Sunday, March 20, 2005

Effortless?

Dave White and I met in 1997 as members of the original Spenser mailing list, Spenser-L, run by Paul Ullucci and Mike Loux. Since then, I've lost much of my enthusiasm for Parker as I feel he's written more of the same instead of anything substantially new.

Perhaps if I hadn't come to moderate my own Spenser and P.I. fiction lists, I could sit back and enjoy Parker. But having stretched my reading well beyond Parker in eight years, I can't give his work a pass. Not for the money I pay to read it (Since '97, the cost of Parker mass market paperbacks has risen from $4.99 to $7.99, not to mention the rip-off trade editions).

On the other hand, Dave still enjoys Parker, today posting praise for the new Spenser, COLD SERVICE:

"Parker's style is so effortless and smooth, laid back. It's fun to read. The way Spenser and Hawk banter, the way Parker knows just when to add a paragraph of description to give the conversation that breezey feel. It's something I want to be able to do. Everytime I read Parker it makes me want to write."

After reading Dave's full entry, which ends with, "Parker is still good at what he does," I commented:

I haven't read COLD SERVICE yet, but the 'effortless' label applied to anyone's writing is problematic for me. I try to make my work easy to read and grasp as you go, and in my case it takes a lot of effort. Rarely do I draft a sentence that remains intact all the way through to the published product.

Meanwhile Parker claims the books we read are little more than his first draft. He does have a way with words, but I find some stretches of his writing uneven: wordy at times, brusque at others, and not always fitting the mood he's trying to set.

If Parker does write effortlessly it's because he's had forty-someodd books to practice. He's lucky his editor allows him to do what he does. At this point, I doubt he can write a book that doesn't fall back on his familiar themes and cadence.


Following up, here's a portion of blogger Eric Berlin's recent interview with Parker (Link from Sarah Weinman):

Eric Berlin: Your stories are nearly effortless to read and some of the easiest fiction to take in and enjoy. Is that intentional? How much effort do you put into the language and the story and as it flows and moves along?

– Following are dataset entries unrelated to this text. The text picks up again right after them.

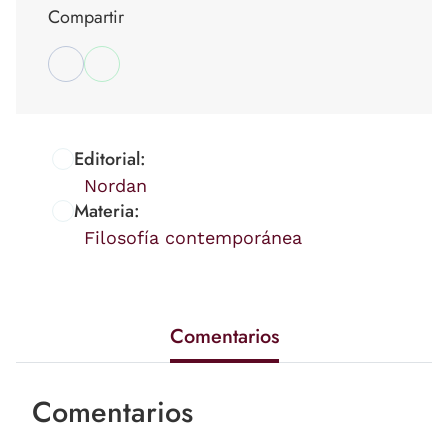
Compartir
Editorial:
Nordan
Materia:
Filosofía contemporánea
Comentarios
Comentarios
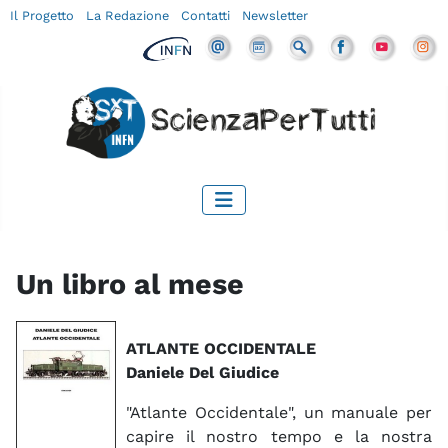
Il Progetto
La Redazione
Contatti
Newsletter
Un libro al mese
ATLANTE OCCIDENTALE
Daniele Del Giudice
"Atlante Occidentale", un manuale per
capire il nostro tempo e la nostra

Robert B. Parker: Well, it’s all effortful and yet it’s all intuitive. I both know and don’t know what I’m doing. Well, I know a hell of a lot about what I do. I’ve been doing it for thirty-something years, I’ve written fifty-something books. I know exactly what I’m doing and I don’t have a clue about what I’m doing. It’s both, and I don’t know how to amplify that, but it’s both at the same time.

I want it to sound right. Even though I don’t write music, it seems to me more like writing music than anything else. It’s got to sound right in my head, you know? And if the language sounds right and the story sounds right and the people sound right… You know, you don’t have to be able to write music to know when it’s off-key.

There is almost no effort in the sense that I have no plan. If I had a rule of thumb it would be the most meaning with the fewest words. When in doubt, use a simple declarative sentence, which seems right to me. I’m certainly not the first guy to think of that.

2 comments:

Dave White said...

And Gerald, as I just commented on my own blog:

"Gerald,

I definitely meant "effortless" as a compliment. The best writers, I think, make their writing seem effortless. But, they have to work at that feel. I'm sure--like you say--Parker has gotten better at it because of the 40 books he has had to pratice. However, he is such a good stylist that he makes it seem effortless, when in reality, he's worked at it for years."

Gerald So said...

Knowing that the effortless feel takes work, I wouldn't approach a writer and say, "Your style seems effortless." I know it's a compliment, but it's one of those that sounds almost like an insult: "You didn't even break a sweat," "It doesn't seem as if you put long hours in," etc. To me, these seem poor choices-of-words if the intent is to salute an author's accomplishment.

This is my own linguistic quibble. Though I have trouble using "effortless," I recognize its full compliment value when said by others.